I totally agree with this. As I mentioned in my first post it worked for my Wyatt, however it just made my first golden jump more. Not all dogs are created equal so not every technique will work on every dog.


----------



## xoerika620xo (May 25, 2012)

This really helped us with Chester. When he was a a lot younger be would jump on anyone and anything. It
Was so frustrating taking him anywhere and whenever a stranger walked by he would jump. With the help of turning around and ignoring him at 10 months he has improved greatly. There are times where he gets really excited and will jump but a quick "no no" he knows he's not suppose to. 
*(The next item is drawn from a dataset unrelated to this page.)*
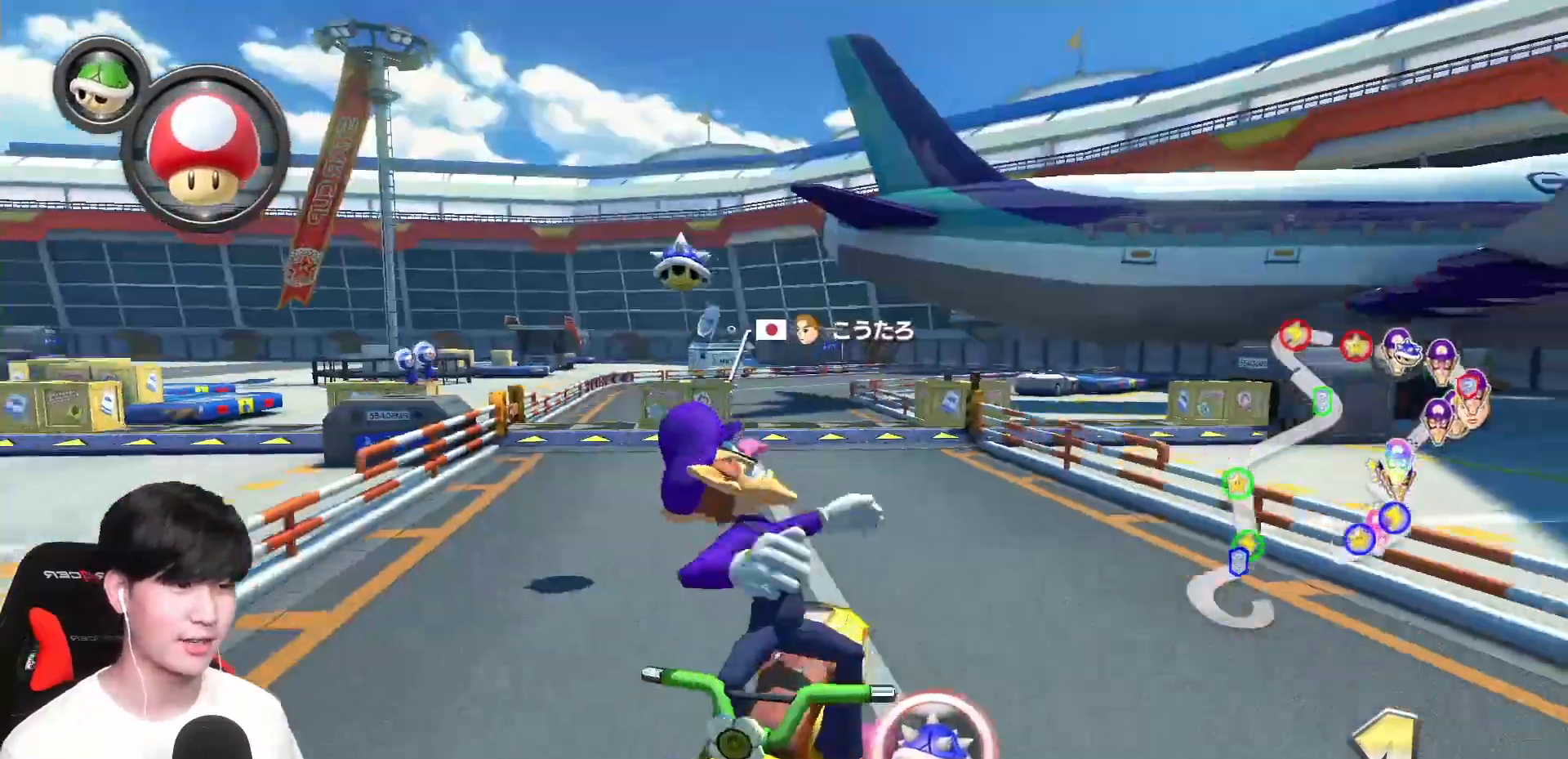
{"buttons": ["A"], "left_stick": "left", "events": [[17, "left_stick", "right"], [50, "X", "up"], [217, "left_stick", "center"], [383, "left_stick", "left"]]}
Sent from Petguide.com Free App


----------



## Megora (Jun 7, 2010)

JoelSilverman said:


> Just to add my two cents ....
> 
> The ignoring of a bad behavior like jumping on guests might work on some dogs, but don't forget the "the completion of the bad behavior" is in itself a reward to many dogs. Letting a dog simply complete the action of jumping on people can be extremely reinforcing to some dogs.
> 
> With these types of dogs, you must not give them the opportunity to complete the action by finding a way to interrupt it._This is why ignoring a bad behavior like jumping on guests with a high prey drive dog that is totally reinforced by the jumping on people often does not work._


^ Yes. 

And with Bertie being a submissive/excited dribbler, he'd jump and pee on people given the chance.


----------